**COMPLETA QUANTO SEGUE**
(a) Rispondi alle domande seguenti basandoti sul brano sui rifugiati climatici.
(i) In che anno avvenne l'esplosione dopo la quale fu coniato il termine "Environmental refugees"?
(ii) Come si chiama la giurista citata?
(iii) Quali gruppi sono indicati come prevalenti nel "popolo di invisibili"?
(b) Trascrivi fedelmente dal brano sui rifugiati climatici la parte che si apre con le parole contenenti "Una emergenza umanitaria" e si chiude con "nucleare di Chernobill.".

**BRANO**
Secondo un rapporto dell’Environmental Justice Foundation,
sfioreranno i 500 milioni entro il 2050. Tra questi
almeno 200mila, soltanto per l’Africa, potrebbero
accedere allo status di rifugiato climatico.
Una emergenza umanitaria progressiva, meno eclatante della
guerra, ma che come la guerra richiede protezione. “Environmental
refugees”, è stato il termine coniato per gli oltre 300mila evacuati
in seguito all’esplosione del reattore nucleare di Chernobill.
Era il 1986. Da allora in ambito accademico la configurazione
giuridica si è evoluta. “Il punto - spiega la giurista Anna Brambilla
- è trovare una categoria di protezione umanitaria che connoti i
rifugiati climatici dando loro uno status giuridico che li differenzi
da altre categorie di migranti e richiedenti asilo”. Un popolo di
invisibili, quasi sempre piccoli gruppi sociali, prevalentemente
donne, contadini e pescatori che hanno perso ogni capacità di
auto sostentamento. Intere comunità che in ogni parte del globo
sono costrette a migrare perché il mare entra dappertutto e il sale
brucia la terra. Perché la stagione delle piogge dura meno con
conseguenze drammatiche in tutta l’Africa australe, ma non solo.

**ESTRATTO DEI DATI**
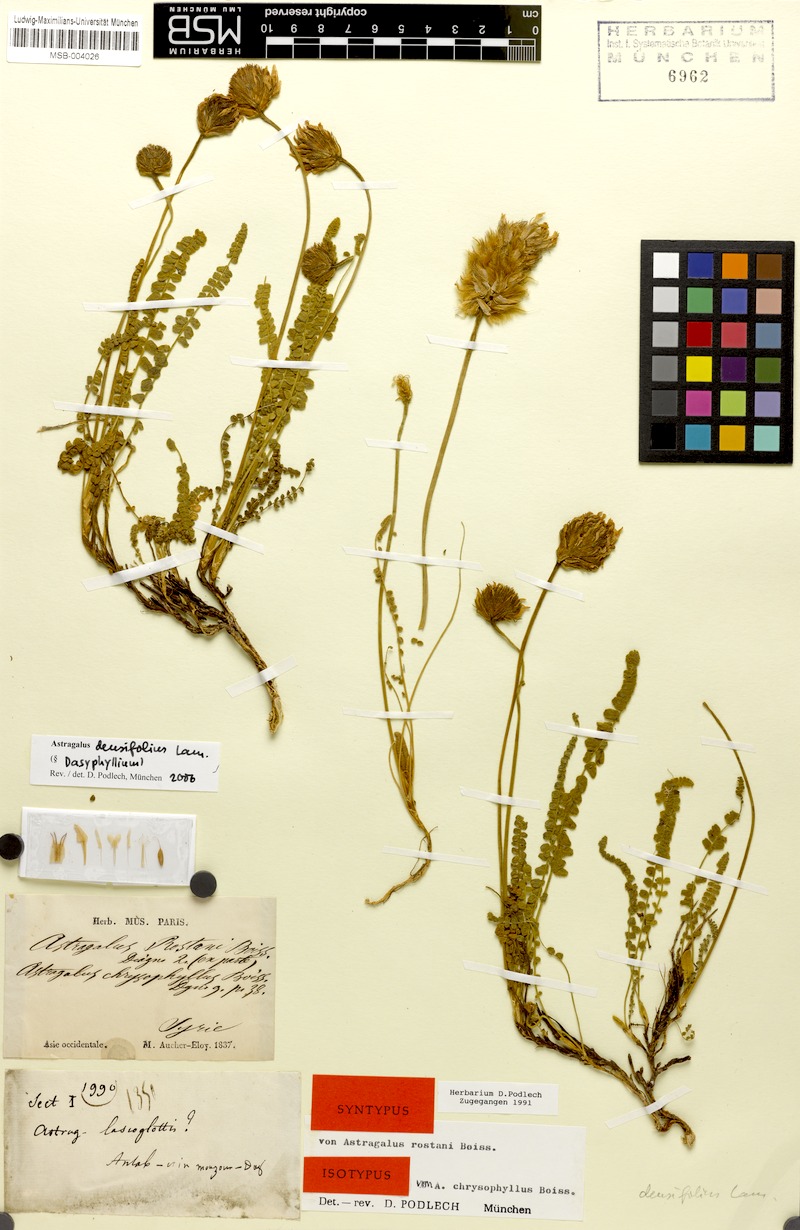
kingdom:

**SOLUZIONI IN ORDINE**
(a)
(i) Nel 1986.
(ii) Anna Brambilla.
(iii) Donne, contadini e pescatori.

(b)
Una emergenza umanitaria progressiva, meno eclatante della
guerra, ma che come la guerra richiede protezione. “Environmental
refugees”, è stato il termine coniato per gli oltre 300mila evacuati
in seguito all’esplosione del reattore nucleare di Chernobill.